=== Work required ===
What is needed is a word-for-word copy of the lines below from the one with "left ankle: (163, 291)" through the one with "left eye: (110, 61)", both included, with every picture left out.

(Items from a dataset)
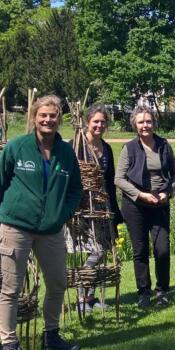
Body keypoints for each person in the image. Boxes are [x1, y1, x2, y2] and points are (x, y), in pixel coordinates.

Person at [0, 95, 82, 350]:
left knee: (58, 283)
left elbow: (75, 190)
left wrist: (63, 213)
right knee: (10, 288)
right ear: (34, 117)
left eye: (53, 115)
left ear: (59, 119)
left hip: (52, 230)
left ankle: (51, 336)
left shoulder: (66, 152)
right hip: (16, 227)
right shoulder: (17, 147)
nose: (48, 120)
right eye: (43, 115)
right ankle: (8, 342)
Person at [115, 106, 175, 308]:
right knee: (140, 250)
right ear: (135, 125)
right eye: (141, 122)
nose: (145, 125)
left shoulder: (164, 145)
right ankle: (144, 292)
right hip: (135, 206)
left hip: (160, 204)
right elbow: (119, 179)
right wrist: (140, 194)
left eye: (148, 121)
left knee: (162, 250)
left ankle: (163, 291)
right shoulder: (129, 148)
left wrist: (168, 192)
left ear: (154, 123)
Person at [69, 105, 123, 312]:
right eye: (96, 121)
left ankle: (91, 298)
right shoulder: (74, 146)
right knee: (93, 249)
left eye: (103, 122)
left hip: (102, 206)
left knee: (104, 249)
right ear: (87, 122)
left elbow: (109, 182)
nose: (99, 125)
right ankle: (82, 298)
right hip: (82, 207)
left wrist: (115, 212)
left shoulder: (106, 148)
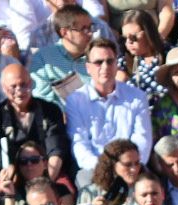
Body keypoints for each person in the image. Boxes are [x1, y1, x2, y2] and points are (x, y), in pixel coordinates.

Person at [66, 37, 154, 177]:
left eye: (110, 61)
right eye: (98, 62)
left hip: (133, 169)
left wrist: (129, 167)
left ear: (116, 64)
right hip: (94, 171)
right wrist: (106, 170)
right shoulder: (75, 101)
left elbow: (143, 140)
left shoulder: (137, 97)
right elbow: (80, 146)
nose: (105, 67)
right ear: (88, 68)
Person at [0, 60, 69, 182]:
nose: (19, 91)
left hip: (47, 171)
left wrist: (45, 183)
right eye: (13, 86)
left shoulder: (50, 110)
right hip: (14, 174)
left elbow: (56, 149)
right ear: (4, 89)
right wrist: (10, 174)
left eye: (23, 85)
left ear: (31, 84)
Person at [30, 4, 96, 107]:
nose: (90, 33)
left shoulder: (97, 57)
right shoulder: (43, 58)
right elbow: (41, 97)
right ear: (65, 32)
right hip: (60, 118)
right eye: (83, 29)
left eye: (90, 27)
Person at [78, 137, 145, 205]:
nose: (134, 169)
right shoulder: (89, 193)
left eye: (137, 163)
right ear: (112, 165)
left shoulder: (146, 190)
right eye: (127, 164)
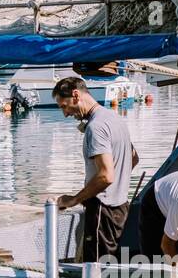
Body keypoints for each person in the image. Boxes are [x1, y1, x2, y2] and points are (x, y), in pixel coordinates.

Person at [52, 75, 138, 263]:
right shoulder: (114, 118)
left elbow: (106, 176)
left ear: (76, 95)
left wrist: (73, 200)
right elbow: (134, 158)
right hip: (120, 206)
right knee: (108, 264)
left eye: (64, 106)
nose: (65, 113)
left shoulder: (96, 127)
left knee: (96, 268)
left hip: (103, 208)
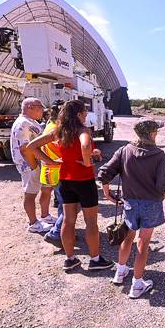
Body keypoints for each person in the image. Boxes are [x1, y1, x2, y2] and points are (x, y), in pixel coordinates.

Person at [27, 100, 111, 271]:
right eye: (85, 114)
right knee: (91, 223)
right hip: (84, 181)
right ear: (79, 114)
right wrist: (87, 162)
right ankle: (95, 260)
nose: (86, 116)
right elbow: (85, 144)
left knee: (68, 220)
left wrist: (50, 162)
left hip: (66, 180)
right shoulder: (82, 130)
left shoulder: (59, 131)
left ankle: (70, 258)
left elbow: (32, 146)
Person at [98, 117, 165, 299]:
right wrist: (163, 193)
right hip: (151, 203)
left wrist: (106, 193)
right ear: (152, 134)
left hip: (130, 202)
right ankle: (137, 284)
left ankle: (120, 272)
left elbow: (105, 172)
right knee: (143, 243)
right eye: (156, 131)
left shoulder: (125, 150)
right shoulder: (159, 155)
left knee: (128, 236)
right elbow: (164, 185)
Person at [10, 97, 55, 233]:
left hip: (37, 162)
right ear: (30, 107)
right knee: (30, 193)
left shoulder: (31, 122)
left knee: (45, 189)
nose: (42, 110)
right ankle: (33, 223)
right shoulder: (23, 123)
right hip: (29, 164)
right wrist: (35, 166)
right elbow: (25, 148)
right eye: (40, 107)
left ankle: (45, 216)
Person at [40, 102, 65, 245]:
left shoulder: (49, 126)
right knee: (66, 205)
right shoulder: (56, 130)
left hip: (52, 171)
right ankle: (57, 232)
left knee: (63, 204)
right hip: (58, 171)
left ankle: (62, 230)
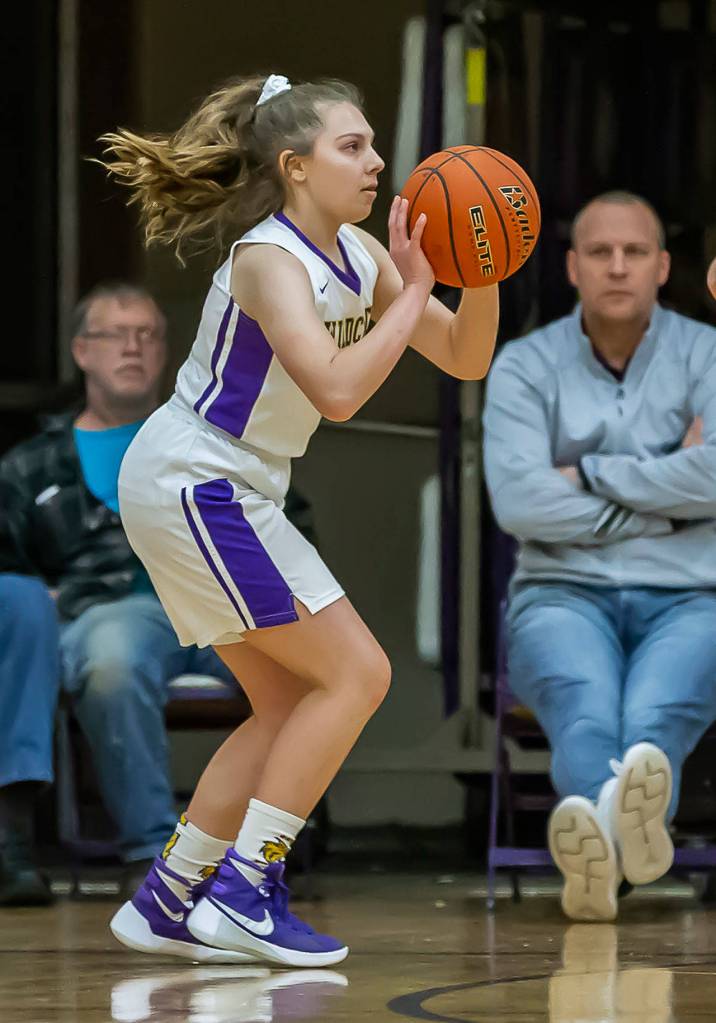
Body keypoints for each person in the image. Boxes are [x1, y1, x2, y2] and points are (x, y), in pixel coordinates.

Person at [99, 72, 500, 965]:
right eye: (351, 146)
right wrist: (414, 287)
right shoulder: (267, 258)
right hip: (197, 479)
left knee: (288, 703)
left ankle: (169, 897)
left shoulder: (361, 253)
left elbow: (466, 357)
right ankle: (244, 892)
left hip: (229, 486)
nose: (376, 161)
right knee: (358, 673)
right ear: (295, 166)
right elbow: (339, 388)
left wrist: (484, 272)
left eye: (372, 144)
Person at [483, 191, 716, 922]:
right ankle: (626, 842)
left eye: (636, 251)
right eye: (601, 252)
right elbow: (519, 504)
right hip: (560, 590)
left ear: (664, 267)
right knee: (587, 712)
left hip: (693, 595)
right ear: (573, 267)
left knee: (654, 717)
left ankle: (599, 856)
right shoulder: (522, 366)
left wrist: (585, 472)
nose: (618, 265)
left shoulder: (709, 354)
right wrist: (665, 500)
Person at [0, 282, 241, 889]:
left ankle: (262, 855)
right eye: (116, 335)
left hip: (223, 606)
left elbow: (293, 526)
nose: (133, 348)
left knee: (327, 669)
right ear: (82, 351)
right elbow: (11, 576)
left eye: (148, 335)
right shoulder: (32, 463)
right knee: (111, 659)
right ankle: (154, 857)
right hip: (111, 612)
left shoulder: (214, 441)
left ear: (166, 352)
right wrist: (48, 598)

=== Answer to this task ===
left ankle: (163, 291)
right shoulder: (129, 148)
left wrist: (168, 192)
left ear: (154, 123)
Person at [69, 105, 123, 312]:
right eye: (96, 121)
left ankle: (91, 298)
right shoulder: (74, 146)
right knee: (93, 249)
left eye: (103, 122)
left hip: (102, 206)
left knee: (104, 249)
right ear: (87, 122)
left elbow: (109, 182)
nose: (99, 125)
right ankle: (82, 298)
right hip: (82, 207)
left wrist: (115, 212)
left shoulder: (106, 148)
Body keypoints for each person in the image. Boxes are [x1, y1, x2, y2] and points are (x, y), in pixel coordinates.

Person at [66, 37, 154, 177]:
left eye: (110, 61)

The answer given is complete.